House Bill 487 from Rep. Terri Collins, R-Decatur, would have made changes to the Alabama School Choice and Student Opportunity Act and allow for some local tax dollars to follow students to charter schools. After about an hour of debate, the bill failed to gain the votes necessary to clear a procedural hurdle, likely killing the bill for the rest of session.
Multiple Democrats spoke against the bill on the floor and some Republicans spoke in favor of it, but ultimately many Republicans joined Democrats and voted not to let discussion on the bill continue as the procedural vote failed 36-60.
Collins told House members that various education groups in the state were spreading misinformation about her bill and that it was only meant to supply charter schools with the local tax dollars that they are owed.
“In my mind, if I’m a parent and I choose to send my child to one public school to another in that location where I live, I think all that local money should follow that child,” Collins said. “It’s my tax dollars that I’m paying.”
Currently, both state and federal dollars follow students who leave traditional schools and enroll in charter schools, but local dollars do not.
Rep. Barbra Boyd, D-Anniston, opposed the bill saying that the state should focus more on improving existing education programs rather than working to increase charter schools in the state.
“If we want to really improve education for everybody all we need to do is to take things like the reading programs and other individualized programs for each student just as special education does,” Boyd said.
The Alabama Education Association, which represents teachers and school workers, took credit for the bill’s failure on Twitter, posting “WE WON!! The charter school bill, HB487, just failed on the House floor 60-36! We thank you for your overwhelming response to legislators by letting them know our community schools matter!” The Superintendents Association of Alabama was also actively opposing the bill.

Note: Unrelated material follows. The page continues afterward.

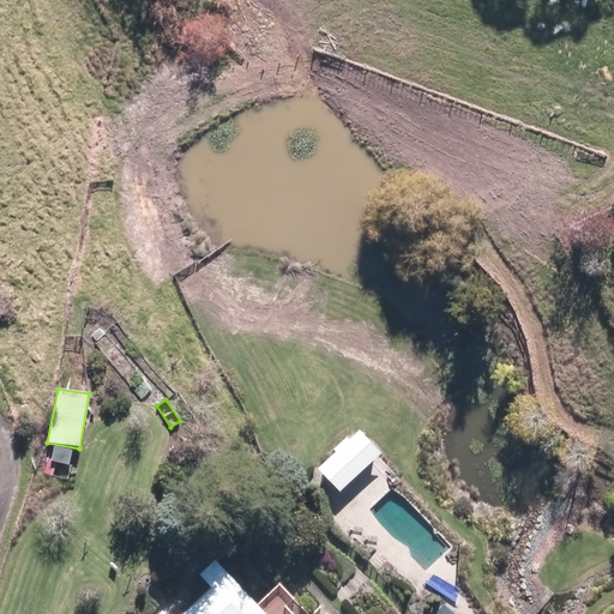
[(342,491),(384,452),(362,428),(351,438),(348,437),(336,447),(338,451),(320,467),(342,491)]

Meanwhile, the Alabama Policy Institute, a Birmingham-based conservative think tank, expressed disappointment with Republicans voting against school choice. “This afternoon, the Alabama House voted to keep playing favorites with public school students,” the group tweeted. “Do Republican House members want Alabama to permanently be #
A similar proposal, Senate Bill 387, is being sponsored by Sen. Rodger Smitherman, D-Birmingham, and is still awaiting a vote in a Senate committee. With five legislative days remaining in the session, its chances of passage are slim.

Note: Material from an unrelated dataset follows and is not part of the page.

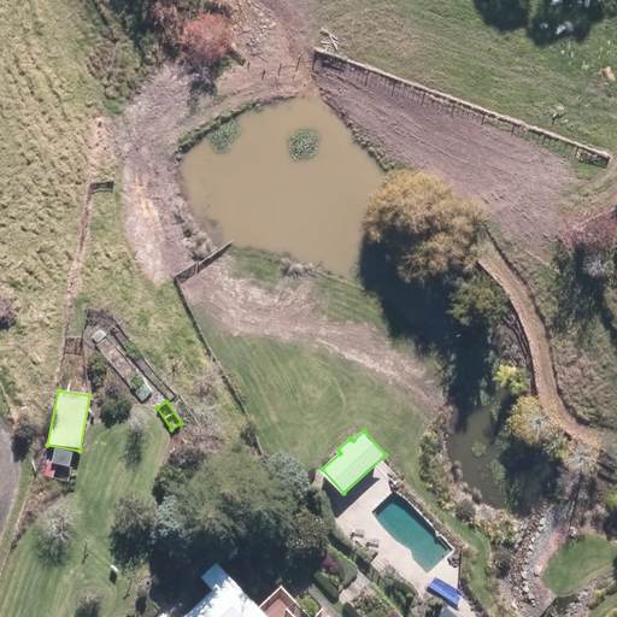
[(175,504),(164,503),(162,518),(174,519),(175,504)]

Collins helped pass in 2015 legislation that allowed charter schools in the state. There are currently five charter schools across the state, two of which are in Birmingham. New Schools for Alabama, a nonprofit based in Birmingham, said in this school year, more than 80% of students in charter schools are students of color and more than 60% are considered “economically disadvantaged,” based on qualifying for free or reduced-price school meals.